The Asian sculpture collection is also noteworthy, ranging from Indian Buddhist and Hindu materials to Chinese and Japanese works of high quality. Of these, the most outstanding is the exceptionally important, later twelfth-century wooden Dainichi Nyorai Buddha, the largest (about nine feet tall) seated Japanese figural sculpture in the United States. The Buddha is on permanent exhibition in its own gallery.

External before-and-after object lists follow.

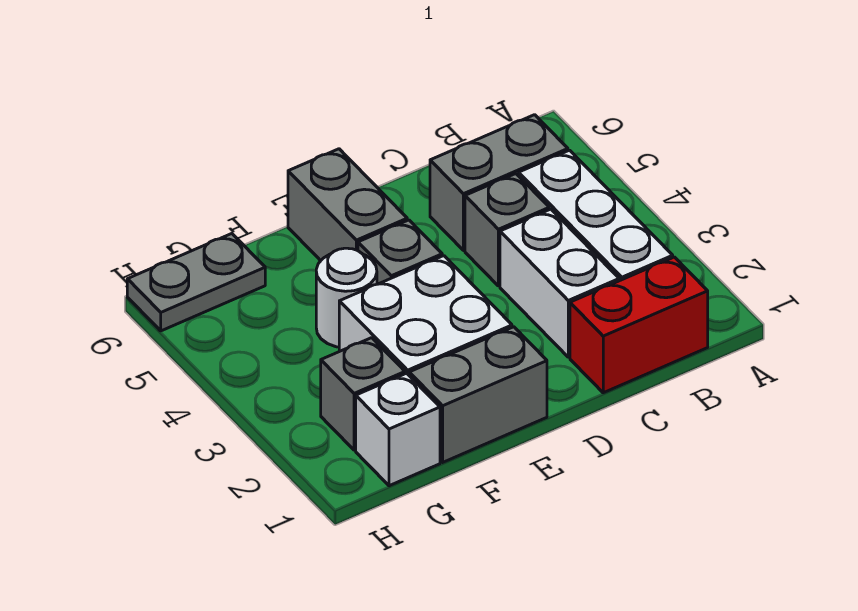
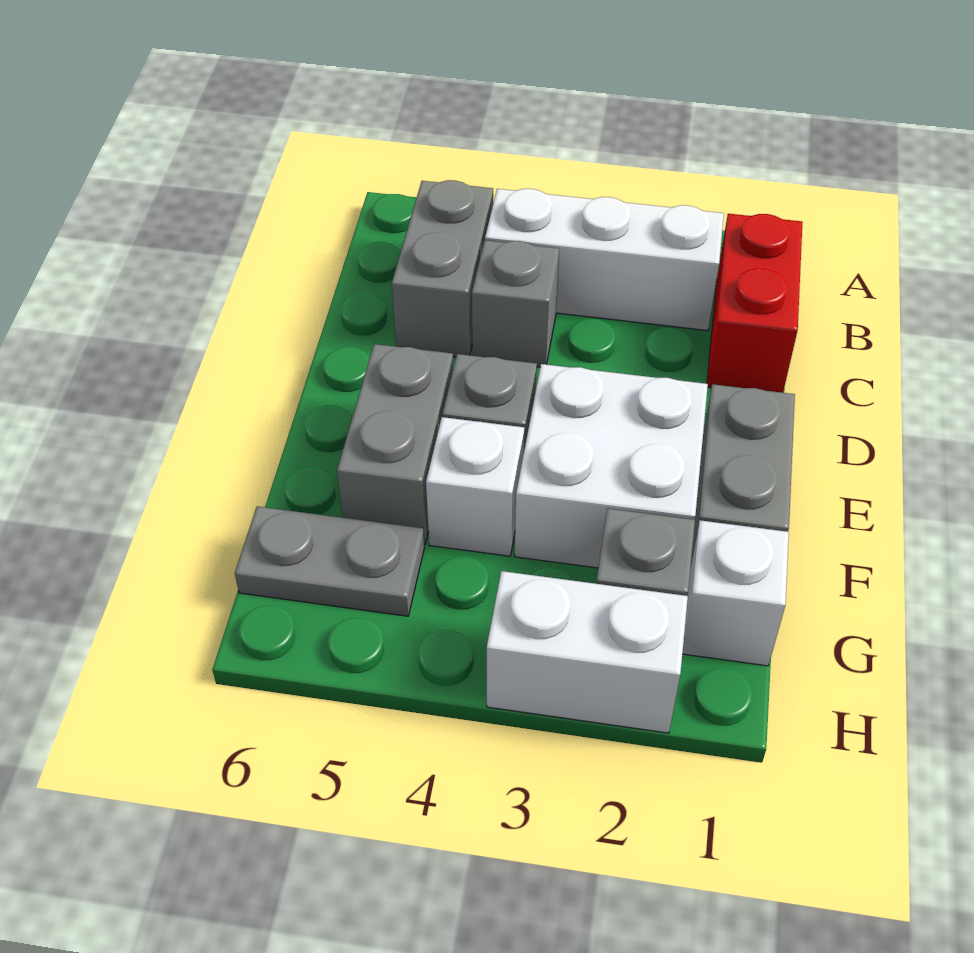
white 1x2 brick [500,209,619,357] -> white 1x2 brick moved to [487,571,688,733]
grey 1x2 brick [288,149,407,261] -> grey 1x2 brick turned to [337,344,453,545]
white 1x1 round brick [316,248,377,347] -> white 1x1 brick [426,417,524,556]
grey 1x2 plate [127,234,265,331] -> grey 1x2 plate turned to [235,506,424,616]

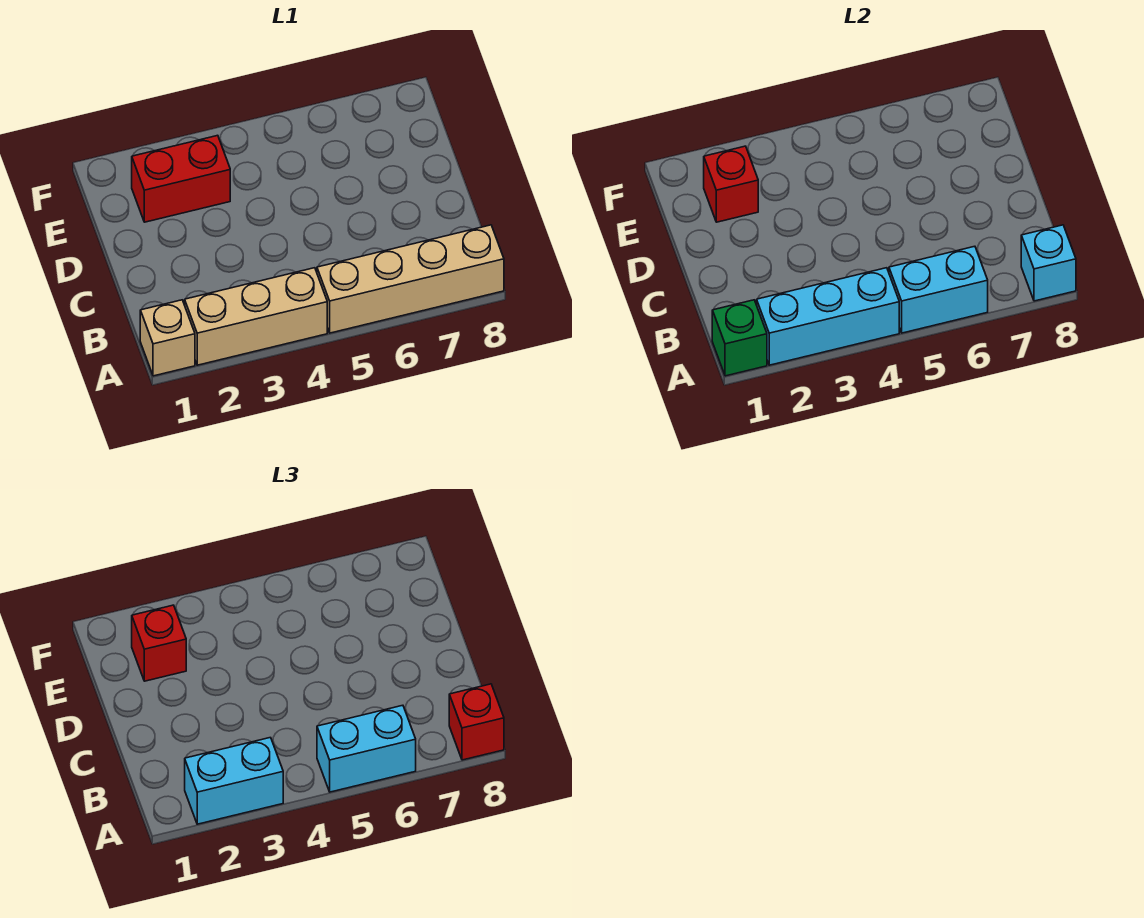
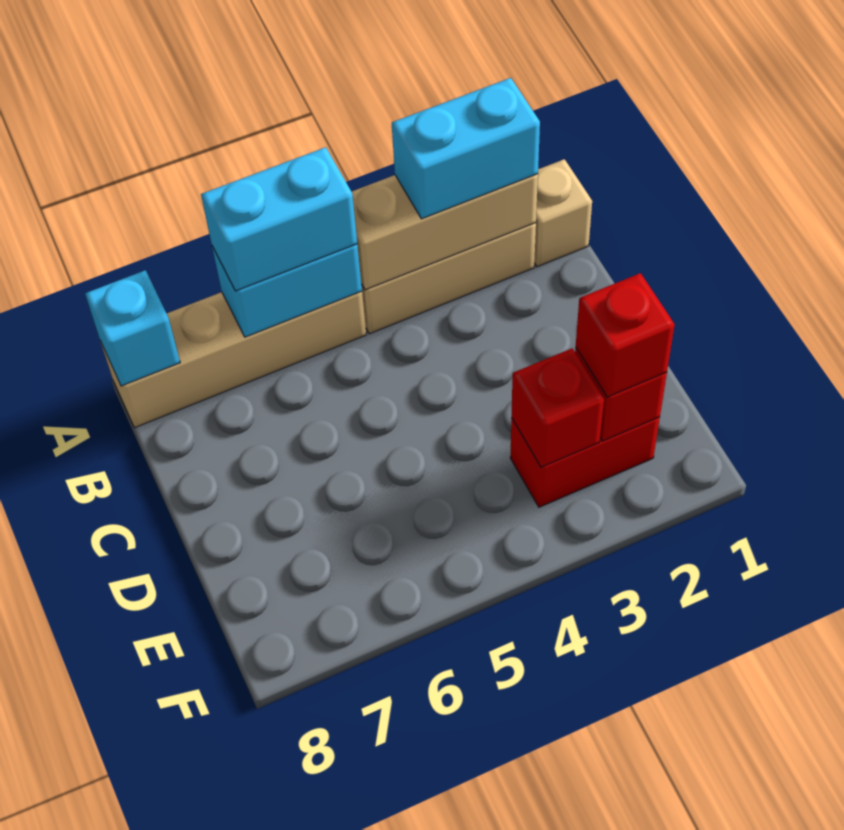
green 1x1 brick [712,300,767,376] -> none
cyan 1x3 brick [757,268,899,365] -> tan 1x3 brick [352,174,538,290]
red 1x1 brick [449,684,504,760] -> red 1x1 brick moved to [511,348,604,467]

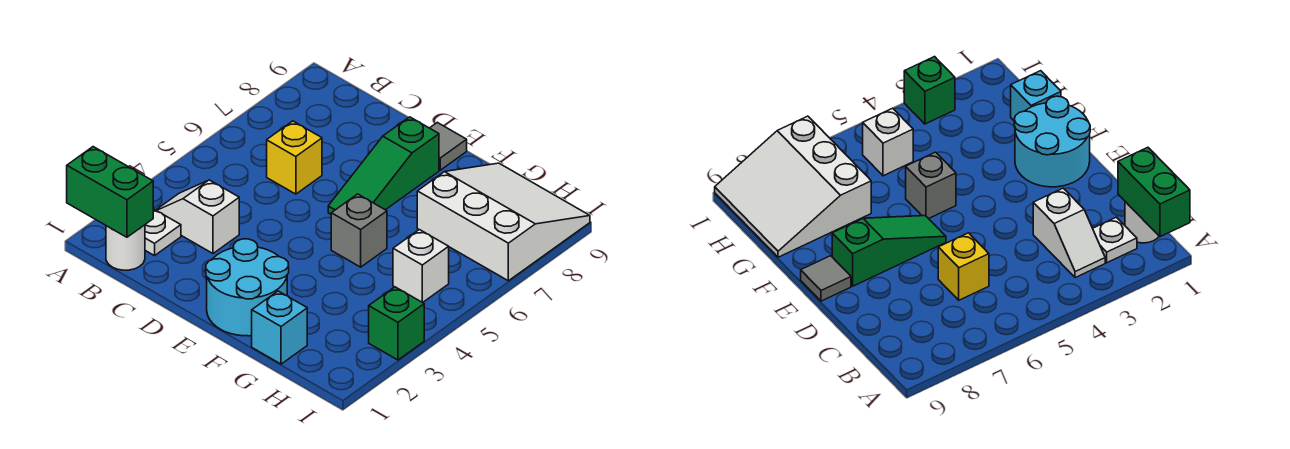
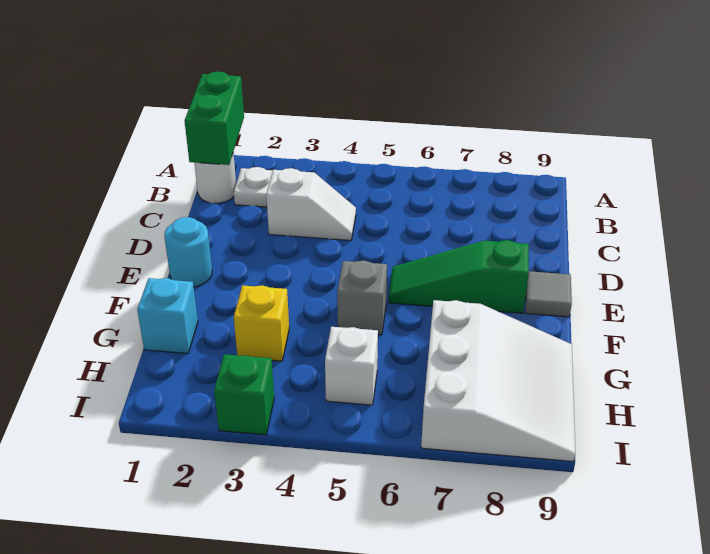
white 1x2 slope [156,180,239,253] -> white 1x2 slope turned to [266,168,356,241]
yellow 1x1 brick [267,121,322,194] -> yellow 1x1 brick moved to [234,285,289,361]
cyan 2x2 round brick [206,239,289,336] -> cyan 1x1 round brick [164,217,212,287]

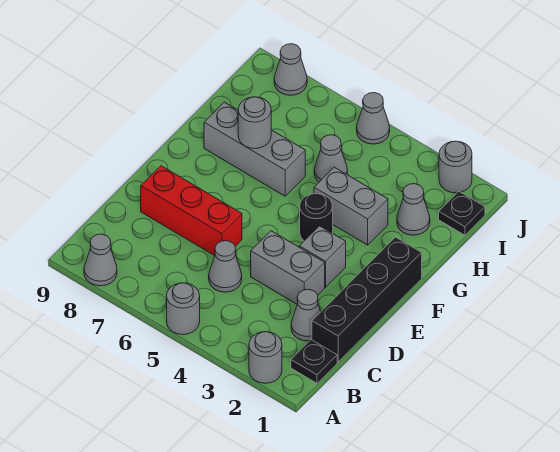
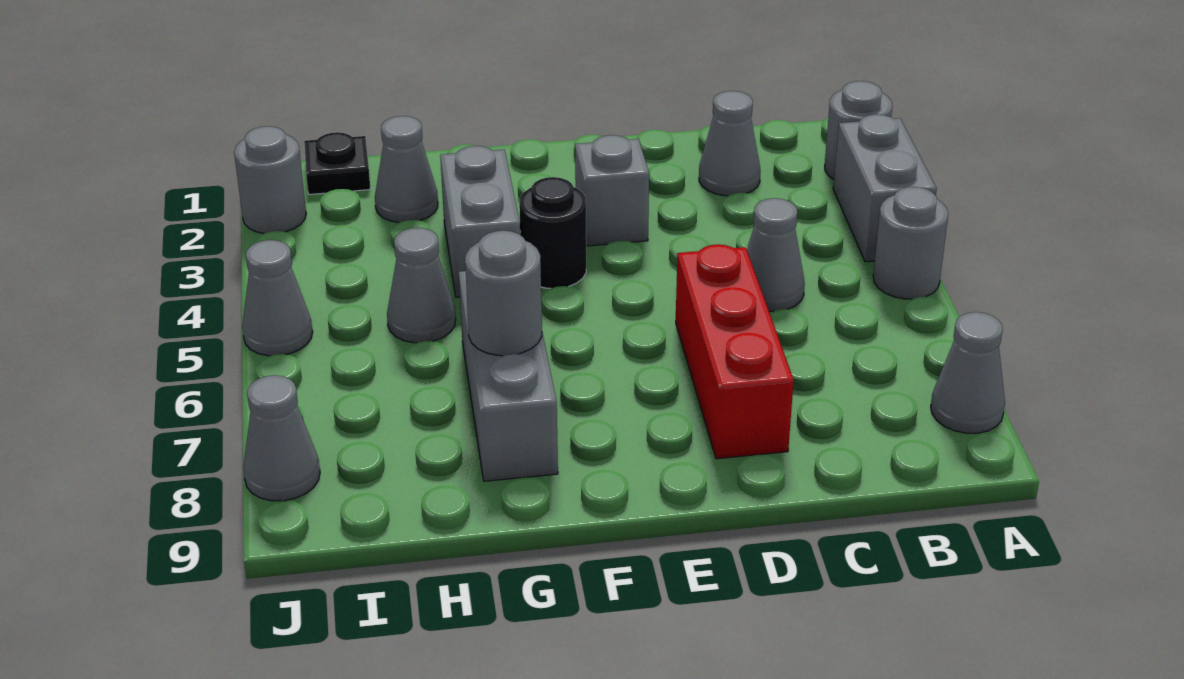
black 1x1 plate [291,340,337,383] -> none
black 1x4 brick [312,237,422,362] -> none
grey 1x2 brick [251,231,325,304] -> grey 1x2 brick moved to [833,114,937,262]

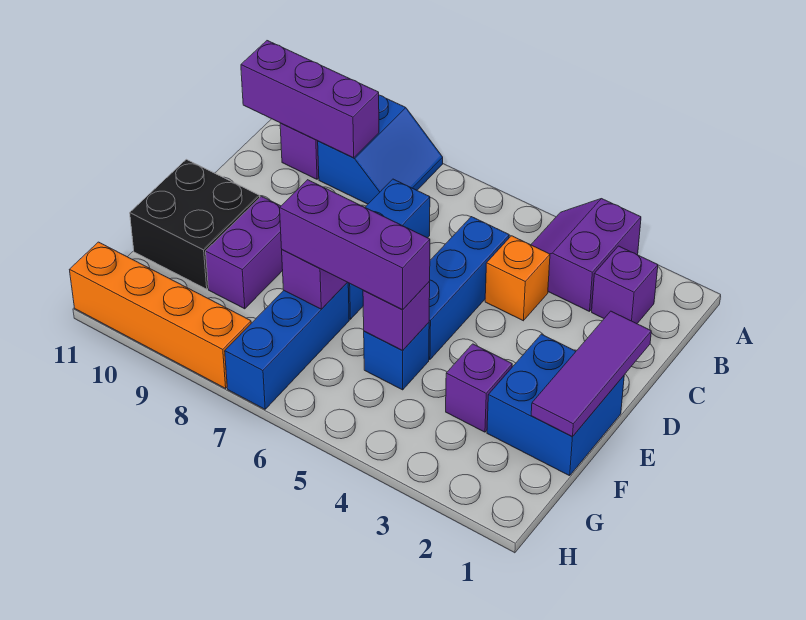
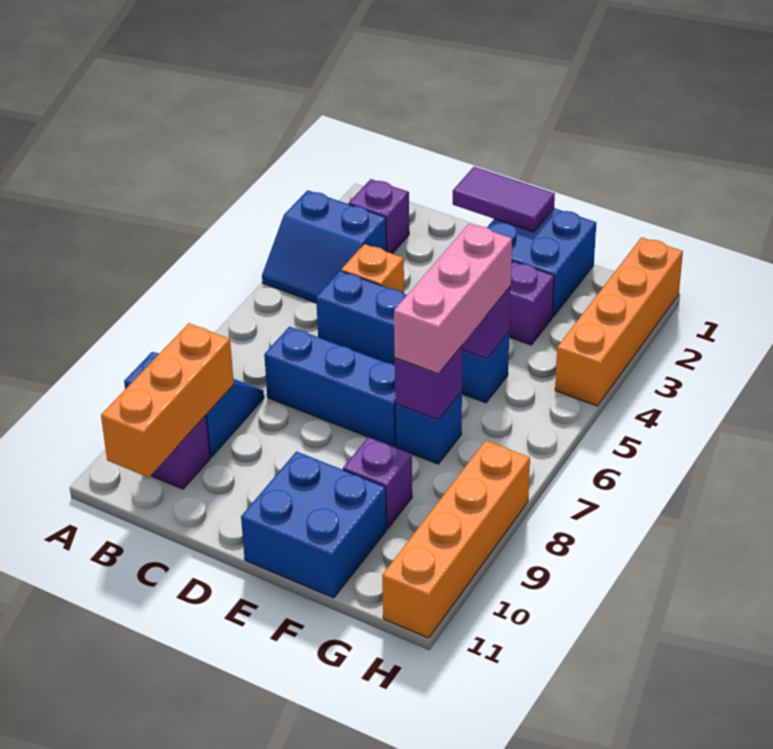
purple 2x2 slope [531,199,641,311] -> blue 2x2 slope [262,190,387,303]
purple 1x3 brick [241,41,379,158] -> orange 1x3 brick [101,323,234,477]
purple 1x3 tile [531,311,651,437] -> purple 1x2 tile [453,167,555,232]
purple 1x2 brick [206,196,283,309] -> purple 1x1 brick [343,437,412,529]
black 2x2 brick [130,159,260,289] -> blue 2x2 brick [241,452,386,598]
purple 1x3 brick [280,180,430,310] -> pink 1x3 brick [394,224,512,374]
blue 1x3 brick [225,282,349,409] -> blue 1x1 brick [395,391,462,464]
none -> orange 1x4 brick [555,237,683,406]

The collection of approximately 2,000 three-dimensional objects includes ceramics; carved jades and hardstones; ivory, wood, stone, and metal sculpture; and bronze, brass, and other metalwork. The holdings of early Chinese archaeological materials and later decorative arts are broadest in their scope and range. Within the Japanese collection, the highly unusual palanquin was intended to transport a bride of the Ichijō branch of the aristocratic Fujiwara family to the home of her husband-to-be, who was descended from Tokugawa Ieyasu (1543-1616), the first Edo-period shōgun (military ruler). Among the Korean objects of greatest interest is a small group of early bronzes and several paintings. In addition to the fine Indian sculpture on display, that collection contains a small but distinguished group of Mughal objects. The Southeast Asian collection has been significantly enhanced by the addition of 33 objects given by the Doris Duke Foundation in 2004. Highlights include gilded bronze and wooden sculpture and finely crafted applied-arts objects. In the Islamic collection, the cenotaph (turbat) is the earliest intact, signed, and dated example in any museum collection. A memorial marker for Taj al-Mulk wal-Din Abul-Qasim, this outstanding object was made for his shrine (imamzada) in Māzandarān (northern Iran near the Caspian Sea). The Islamic collection also contains a selection of fine ceramics. The Islamic and Indian collections together include works of art in all media that celebrate the artistic heritage of the Arab, Indian, Persian, and Turkish cultures.